Sunday, March 18, 2007

New Mexico on the National Scene

Mikaela has already commented on the role New Mexico is playing in the current U.S. attorney firing scandal. The firing of David Iglesias of New Mexico is probably the most troublesome of all the firings, and the most damning towards the Attorney General's office and the White House. You can get a general sense of the problems behind Iglesias's firing here, but in the article, there is a quotation worth parsing.

“If you watched felony events take place and you reported it to police, would you be happy if they didn’t do anything?” asked Allen Weh, the state Republican Party chairman, who said he complained to an aide to Karl Rove, the White House political adviser. “That is the kind of stuff that makes the average person’s blood boil.”

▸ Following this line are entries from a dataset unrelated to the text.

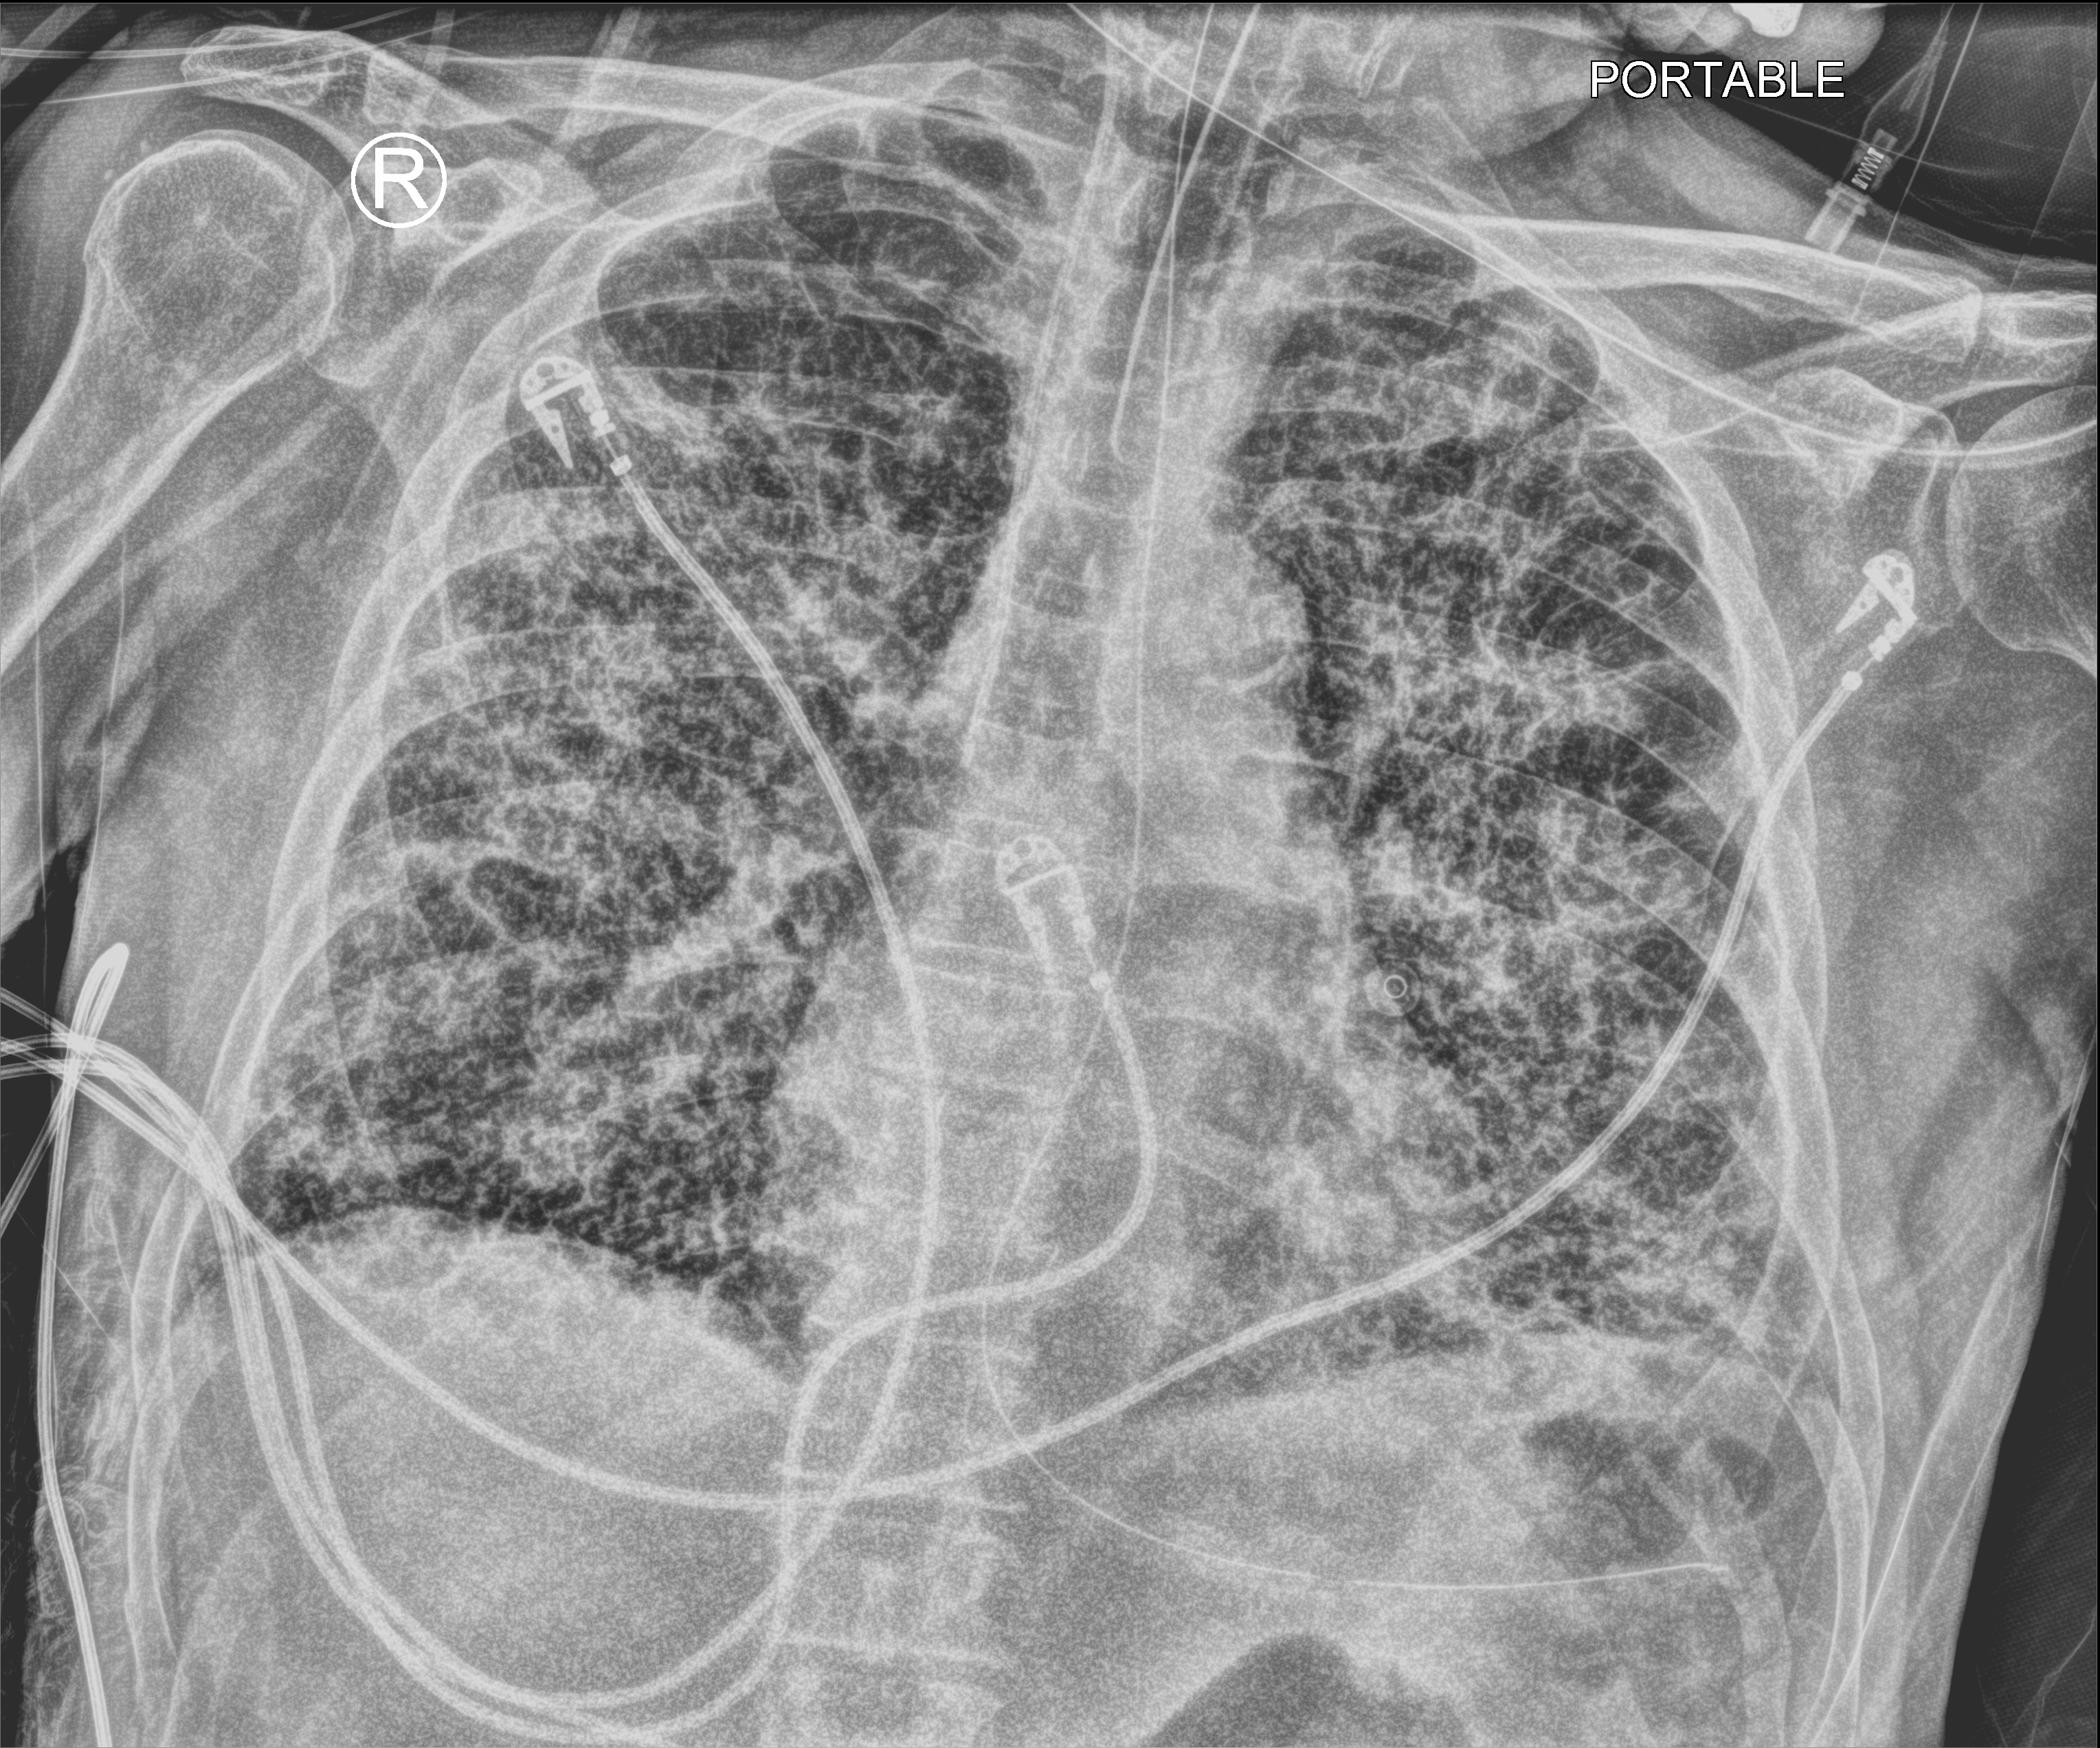
Bedside chest radiograph (computed radiography), anteroposterior (AP) projection. Patient hospitalised with COVID-19; male, aged 75–90 years.
Admission-level facts for this patient (not findings on this image; timing relative to this image not recorded): other chronic lung disease (admission record): yes; hypertension (admission record): yes.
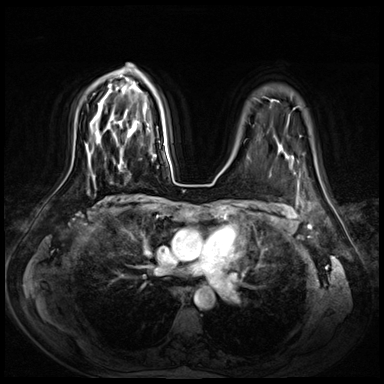
Breast MRI (dynamic contrast-enhanced), one axial slice. Position 52 of 72 along the scan axis. Dynamic contrast-enhanced series, time point 2 of 8 at this slice position (early post-contrast). 3 T. TE 1.4 ms, TR 4.3 ms. 2.5 mm slice thickness. 384 × 384 image matrix. Female patient.
Outlined on this slice (semi-automatically segmented with operator editing):
- enhancing-tissue mask used for the functional tumour volume (all voxels passing the contrast-enhancement thresholds inside the analysis volume; usually the tumour): box from (x=121, y=148) to (x=150, y=172) px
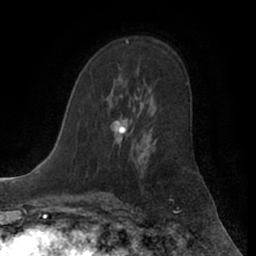
Breast MRI (dynamic contrast-enhanced), one axial slice. Position 37 of 66 along the scan axis. Cropped to one breast. Dynamic contrast-enhanced series, time point 2 of 7 at this slice position (early post-contrast). 1.5 T. TE 3 ms, TR 6.2 ms. 2.4 mm slice thickness. 256 × 256 image matrix. Female patient.
Annotated regions visible in this slice (semi-automatic segmentation, software-assisted and operator-edited):
- enhancing-tissue mask used for the functional tumour volume (all voxels passing the contrast-enhancement thresholds inside the analysis volume; usually the tumour): bounding box [x1, y1, x2, y2] px = [114, 116, 126, 141]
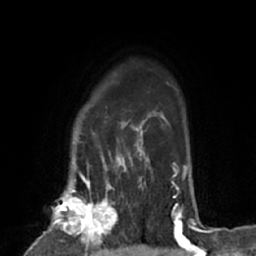
Breast MRI (dynamic contrast-enhanced), one axial slice. Cropped to one breast. Dynamic contrast-enhanced series, time point 2 of 7 at this slice position (early post-contrast). 1.5 T. TE 3 ms, TR 6.2 ms. 256 × 256 image matrix. Female patient.
Annotated regions visible in this slice (semi-automatic segmentation, software-assisted and operator-edited):
- enhancing-tissue mask used for the functional tumour volume (all voxels passing the contrast-enhancement thresholds inside the analysis volume; usually the tumour): bounding box [x1, y1, x2, y2] px = [37, 183, 123, 253]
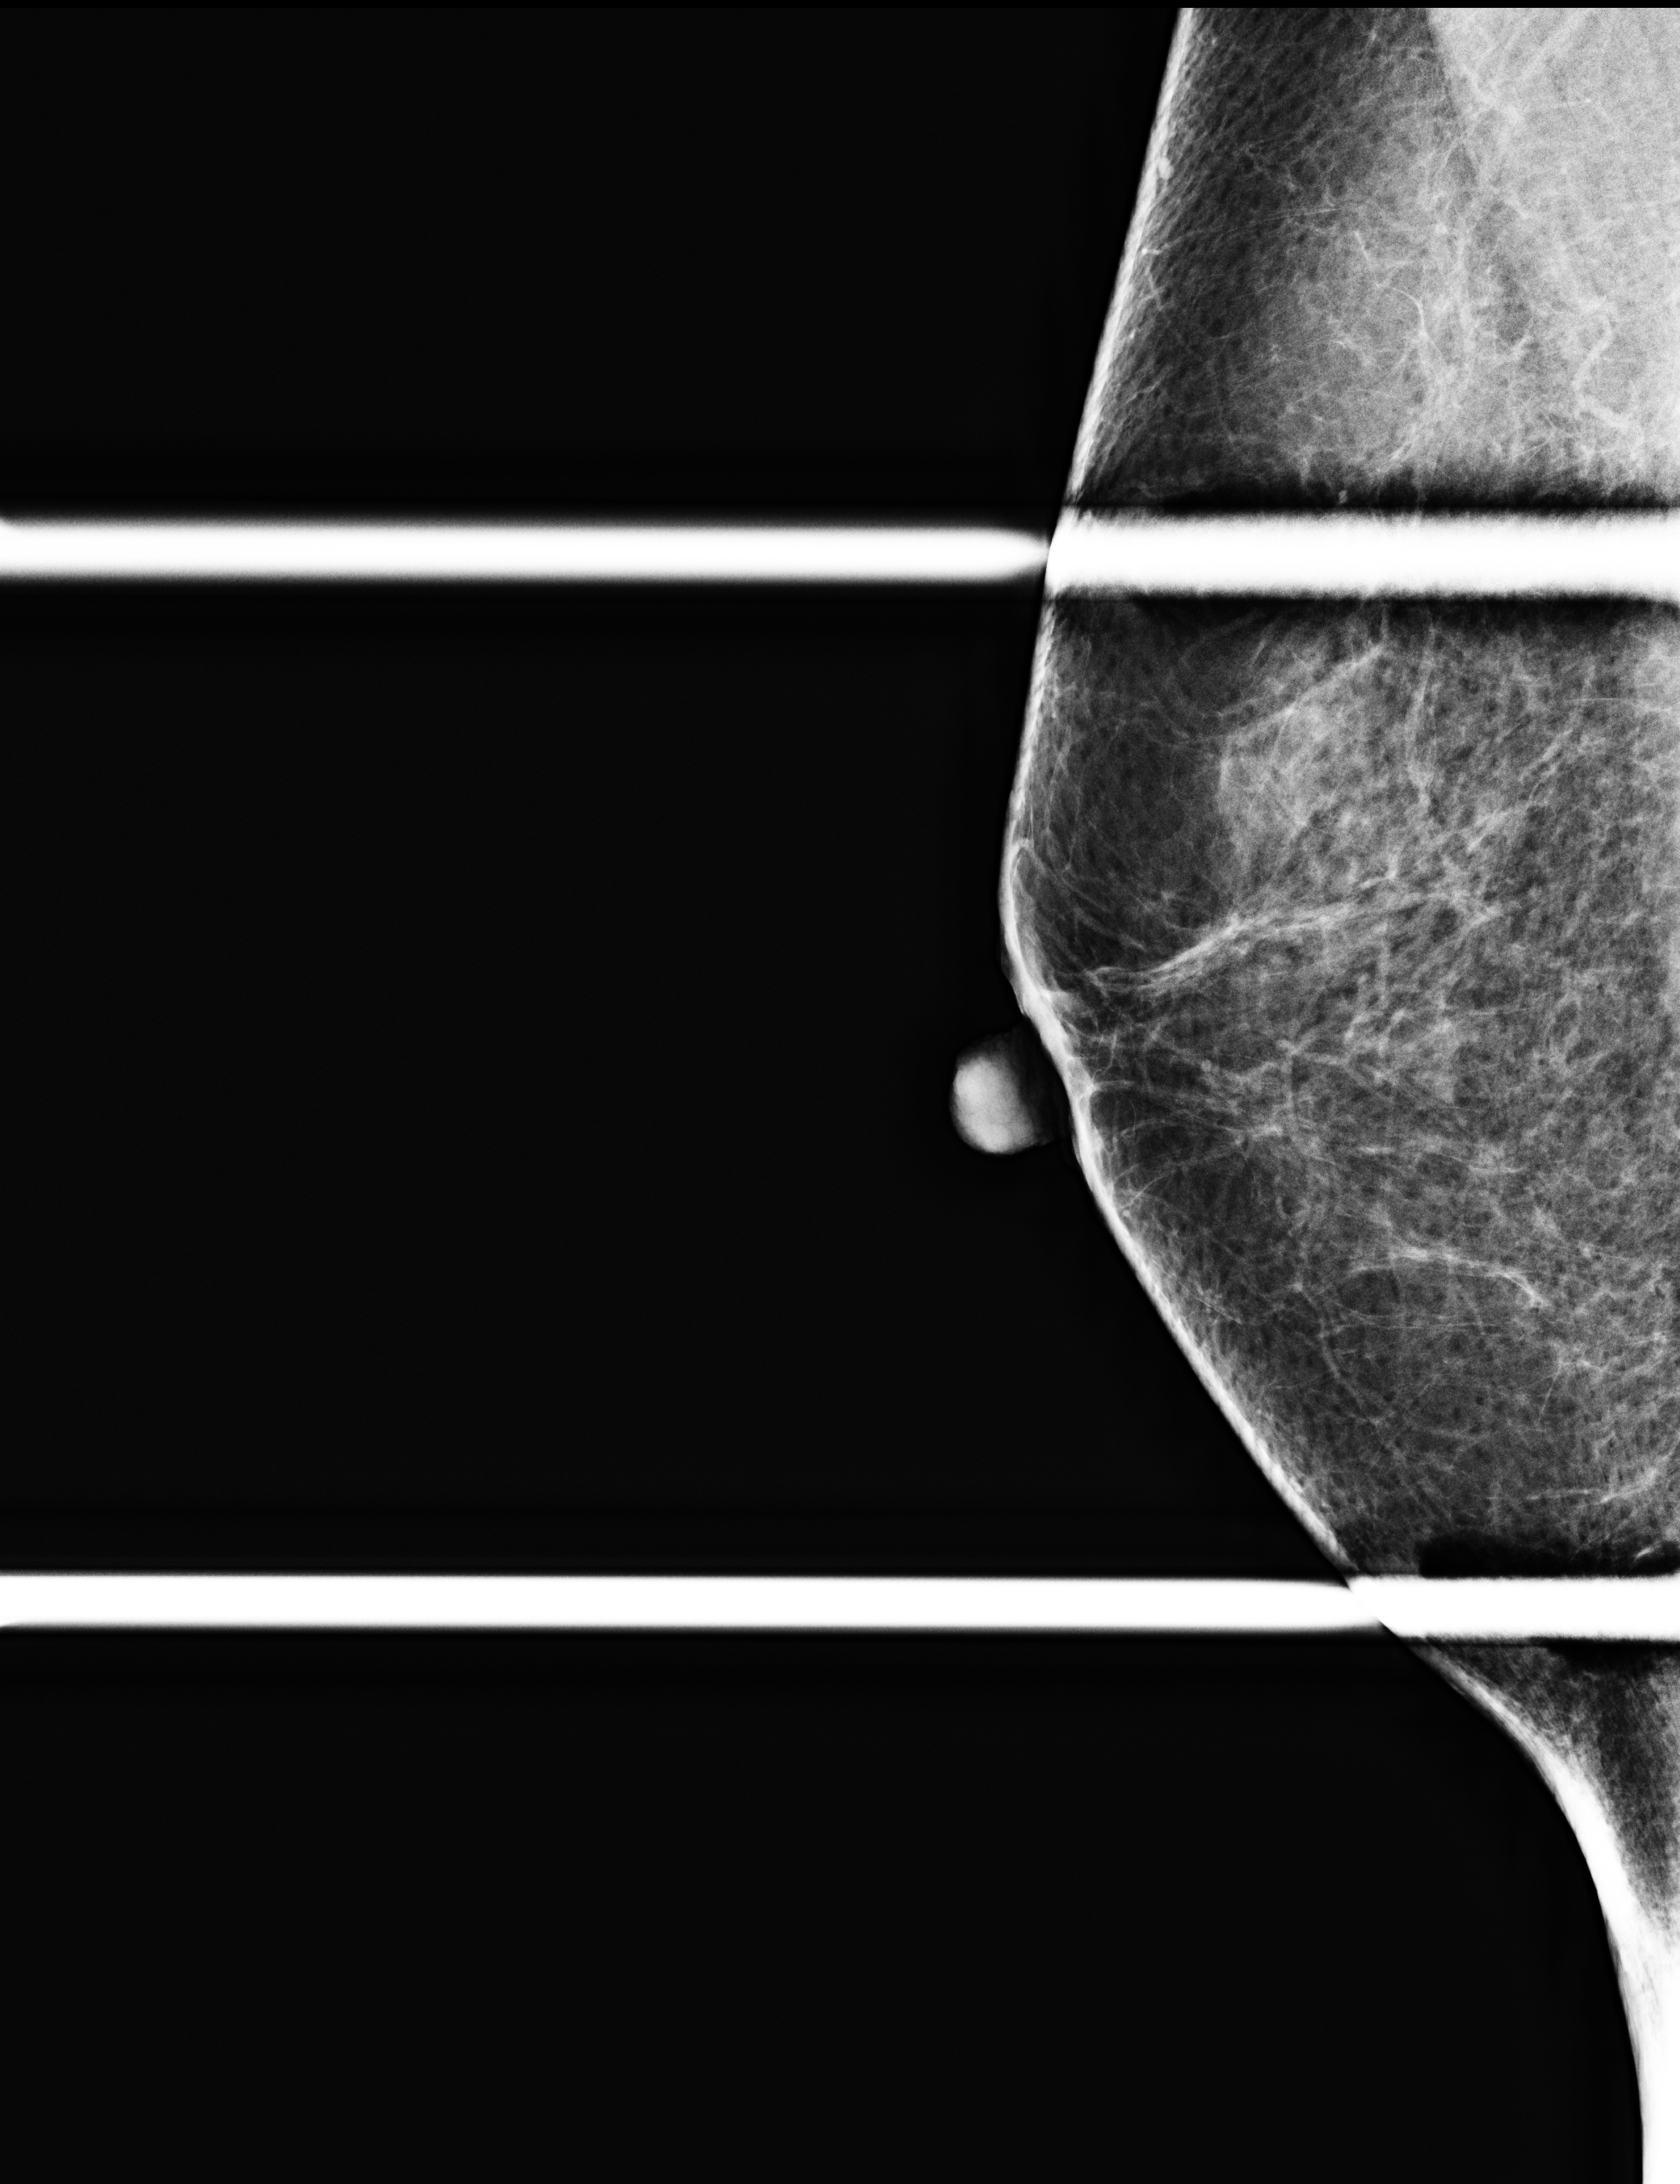
Full-field digital mammogram (FFDM); right breast; ML view (spot compression); additional (diagnostic) view. Patient aged 61 years (female).
Breast density at the screening exam (both breasts): heterogeneously dense (BI-RADS density category c). Final BI-RADS category for the screening round (tomosynthesis exam, both breasts): category 2. Recall: recalled for additional imaging after this screen.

At hand for Republicans, including senator Pete Domenici and representative Heather Wilson of Albuquerque, was the fact that there were cases of voter fraud, and no subsequent indictments. As an attorney for the government, working within a system in which evidence is necessary to make possible indictments, Iglesias simply didn't have enough evidence that fraud was being committed with the intent to influence elections. And so Republicans get angry, and suddenly a guy who was a "top performer" in the government's own evaluation system in 2005 loses his job in 2006.

What is problematic about Weh's quotation is the poor analogy. What Weh seems to want to say is that, "well, we Republicans saw some sketchy stuff happening for the Democratic party, and asked Iglesias to take care of it, and he didn't do anything." The details of the case seem to indicate otherwise, however. It's not that Iglesias did nothing - it's that he didn't find exactly what the Republicans wanted. He performed his job as any lawyer trying to remain within the ethics of their profession did - he looked at the evidence, carried out interviews, and while he clearly found some troubling practices (registering 13 year olds to vote), he just didn't find enough evidence to indict. And for this, he lost his job, facing pressure from Republicans. This reveals the dangerous practice here, because, as Weh's quote and subsequent details reveal, the Republicans didn't actually want him to do his job correctly - they wanted him to do it so it could benefit them and damage their opponents.

That's what's so troubling about this case - it's becoming patently clear, in the case of Iglesias (and maybe others), that when representatives, politicians, and advisors tied to the White House say they want the system to work like it's supposed to, they define "supposed to" as "having the system nail my opponents when I want it to".

Allegations of voter fraud in any precinct, for any party, at any time, should absolutely be investigated, and the 13 year old receiving a voter registration card is troubling and needed to be and was investigated. However, when a high-up attorney, appointed by Republicans, for the Republican government, says there wasn't enough evidence to indict anybody, well, I imagine he's experienced enough as a "top performer" to understand when one can and cannot prosecute. The problem is, apparently other politicians in the executive and legislative branches do not understand the difference, and instead, we are stuck in this current crisis (and it is no less than that).